▼
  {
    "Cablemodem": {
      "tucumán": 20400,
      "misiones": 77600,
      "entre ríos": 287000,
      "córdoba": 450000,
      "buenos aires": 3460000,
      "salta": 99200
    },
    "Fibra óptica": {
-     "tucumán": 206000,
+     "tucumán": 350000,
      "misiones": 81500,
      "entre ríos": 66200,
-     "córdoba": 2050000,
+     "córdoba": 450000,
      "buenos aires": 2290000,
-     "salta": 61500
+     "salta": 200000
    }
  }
▲
▼
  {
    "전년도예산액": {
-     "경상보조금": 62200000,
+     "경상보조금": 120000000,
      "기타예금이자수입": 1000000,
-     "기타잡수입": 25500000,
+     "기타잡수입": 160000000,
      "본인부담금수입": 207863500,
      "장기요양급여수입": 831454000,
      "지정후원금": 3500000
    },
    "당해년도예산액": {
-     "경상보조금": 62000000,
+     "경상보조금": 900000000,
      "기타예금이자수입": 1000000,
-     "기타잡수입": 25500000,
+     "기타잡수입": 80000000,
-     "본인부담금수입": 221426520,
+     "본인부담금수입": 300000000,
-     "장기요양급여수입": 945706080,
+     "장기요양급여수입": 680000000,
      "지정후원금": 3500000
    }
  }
▲
▼
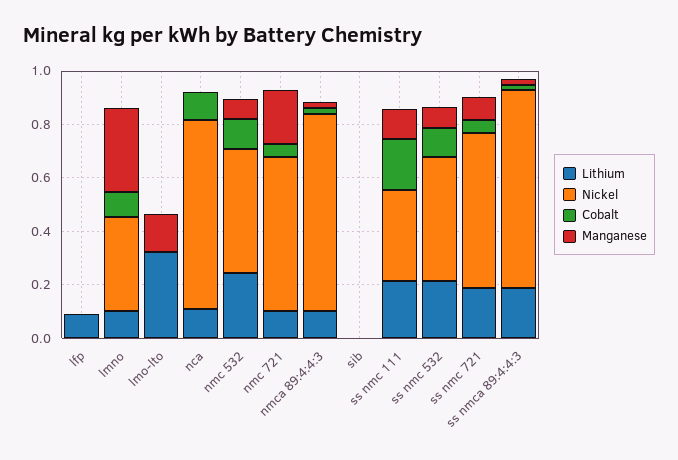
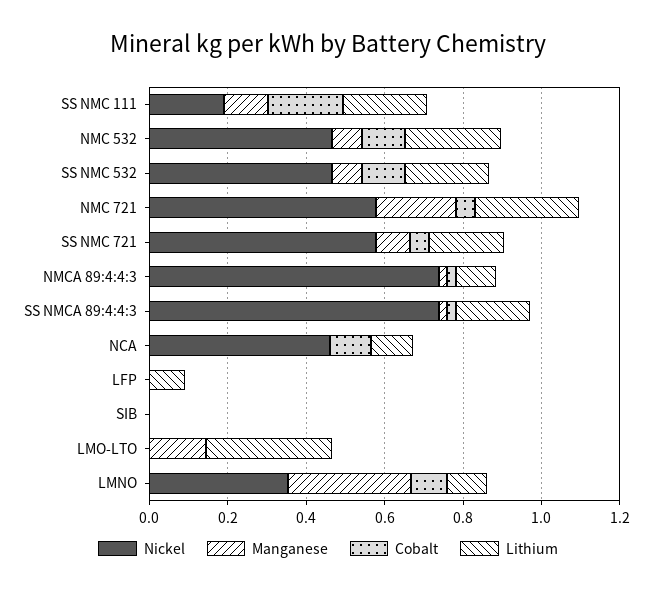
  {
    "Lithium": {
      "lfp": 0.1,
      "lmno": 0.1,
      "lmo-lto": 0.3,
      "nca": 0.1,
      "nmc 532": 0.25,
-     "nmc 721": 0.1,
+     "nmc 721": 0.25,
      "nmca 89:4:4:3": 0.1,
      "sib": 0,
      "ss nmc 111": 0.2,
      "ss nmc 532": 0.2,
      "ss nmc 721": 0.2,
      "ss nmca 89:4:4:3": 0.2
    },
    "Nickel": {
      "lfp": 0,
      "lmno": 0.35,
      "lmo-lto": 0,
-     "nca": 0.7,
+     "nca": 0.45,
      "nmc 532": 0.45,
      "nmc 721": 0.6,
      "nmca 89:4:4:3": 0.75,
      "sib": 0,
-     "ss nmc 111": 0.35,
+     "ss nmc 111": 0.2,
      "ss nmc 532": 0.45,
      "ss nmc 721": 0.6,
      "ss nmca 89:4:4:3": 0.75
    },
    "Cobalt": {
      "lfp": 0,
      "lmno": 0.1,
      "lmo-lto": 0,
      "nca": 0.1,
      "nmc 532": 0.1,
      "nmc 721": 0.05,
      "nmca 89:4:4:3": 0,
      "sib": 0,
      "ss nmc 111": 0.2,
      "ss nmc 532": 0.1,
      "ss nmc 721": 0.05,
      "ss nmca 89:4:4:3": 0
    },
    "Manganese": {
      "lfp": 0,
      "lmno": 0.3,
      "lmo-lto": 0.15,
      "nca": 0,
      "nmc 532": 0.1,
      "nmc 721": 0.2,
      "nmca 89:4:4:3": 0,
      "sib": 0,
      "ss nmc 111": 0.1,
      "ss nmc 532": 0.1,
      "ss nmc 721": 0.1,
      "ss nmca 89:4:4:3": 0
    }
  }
▲
**Work request**:
How many of the lines above include the string "aires"? Answer with the number only.

**Task response**:
2